--- Reading passage Enclosed Below ---

RmKV began business operations initially as a small scale business enterprise at Tirunelveli in 1924. The company was named as RmKV in honor of its founding father Rm K Visvanatha Pillai by using initials mentioned on his birth certificate.

The company made rapid strides by incorporating handloom silk weaving techniques to design and produce different types of sarees considering the evolution of the demographic aspects of women. The company also introduced natural silk saree which was a predominant product sold by RmKV Silks to their customer base. RmKV also initiated a French tapestry technique in their weaving method to replicate Raja Ravi Varma paintings on the saree designs. RmKV Silks also gained patent rights for its innovative novelty of lino silk saris, which weighs around 40% comparatively lesser than traditional silk sarees in general.

In 2015, RmKV introduced the modernised pneumatic handloom in order to expedite and speed up their processing of weaving silk fabrics and sarees at their manufacturing facilities. Modernised pneumatic handloom was developed by streamling the worflow of lifting the loom using compressed air. It was reported that RmKV pioneered the concept of modernised pneumatic handloom in the textile industry and RmKV applied patent rights through the National Research Development Corporation for their innovative concept of modernised pneumatic handloom.

--- End of Enclosed Reading passage ---

• **Your tasks**:
1) Answer these questions using the RmKV passage:
(a) In which town and year did RmKV begin business?
(b) By about what percentage do lino silk saris weigh less than traditional silk sarees?
(c) Through which organization did RmKV apply for patent rights for the modernised pneumatic handloom?
2) Reproduce the section of the RmKV passage starting with "The company made" and going on through "sarees in general.".
3) Proceed with the RmKV passage from the point where it stops.
The material after this point comes from a separate source and is unrelated to the RmKV passage.

--- Dataset extract Enclosed Below ---

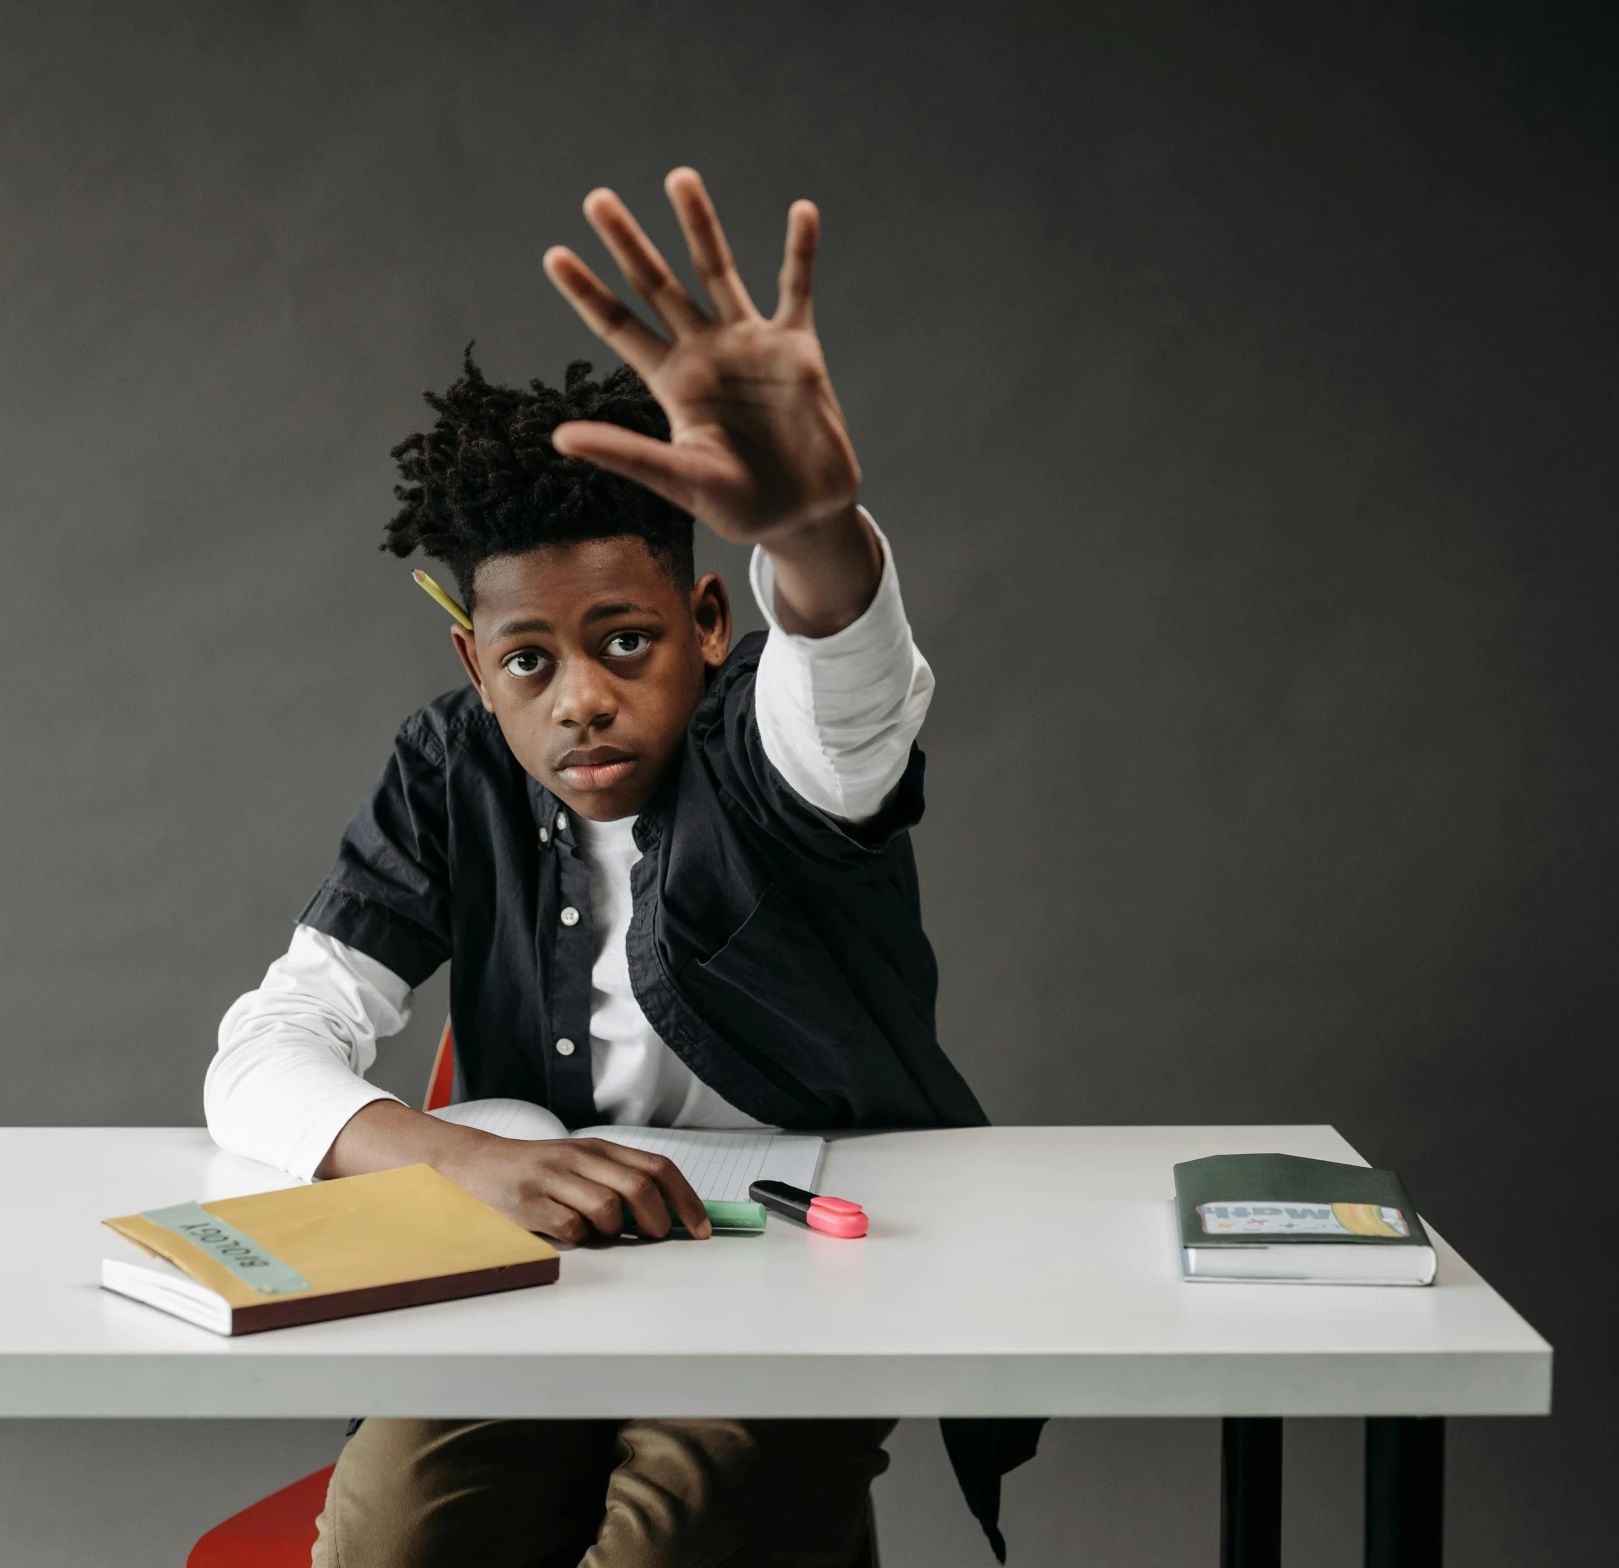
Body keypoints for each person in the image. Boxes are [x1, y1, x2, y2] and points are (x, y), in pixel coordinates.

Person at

--- End of Enclosed Dataset extract ---

• **Answers by item**:
1)
(a) Tirunelveli, in 1924.
(b) Around 40%.
(c) The National Research Development Corporation.

2)
The company made rapid strides by incorporating handloom silk weaving techniques to design and produce different types of sarees considering the evolution of the demographic aspects of women. The company also introduced natural silk saree which was a predominant product sold by RmKV Silks to their customer base. RmKV also initiated a French tapestry technique in their weaving method to replicate Raja Ravi Varma paintings on the saree designs. RmKV Silks also gained patent rights for its innovative novelty of lino silk saris, which weighs around 40% comparatively lesser than traditional silk sarees in general.

3)
In 2024, to mark the centennial year anniversary of RmKV company, a natural dyed silk saree was launched and the product was unveiled with over 4,000 colour design patterns. As of 2024, RmKV has been operating three showrooms in Chennai, and has been operating single showroom in Tirunelveli, Coimbatore and in Bengaluru.

== Philanthropy ==
RmKV started sponsoring an inter-school cultural competition called "kiddival" that was started in 1990 by the Rotaract Club of Tinnevelly (Parent club: Rotary Club of Tinnevelly). The first Kiddival was conducted in Sakuntala International Hotel complex in November 1990 to commemorate the children's day. Later the event was taken over by several Rotary clubs in Tirunelveli with the continuing support of RmKV, is held every year in the month of November. In the Kiddival conducted in 2006, the founding members of the event rejoined after 25years.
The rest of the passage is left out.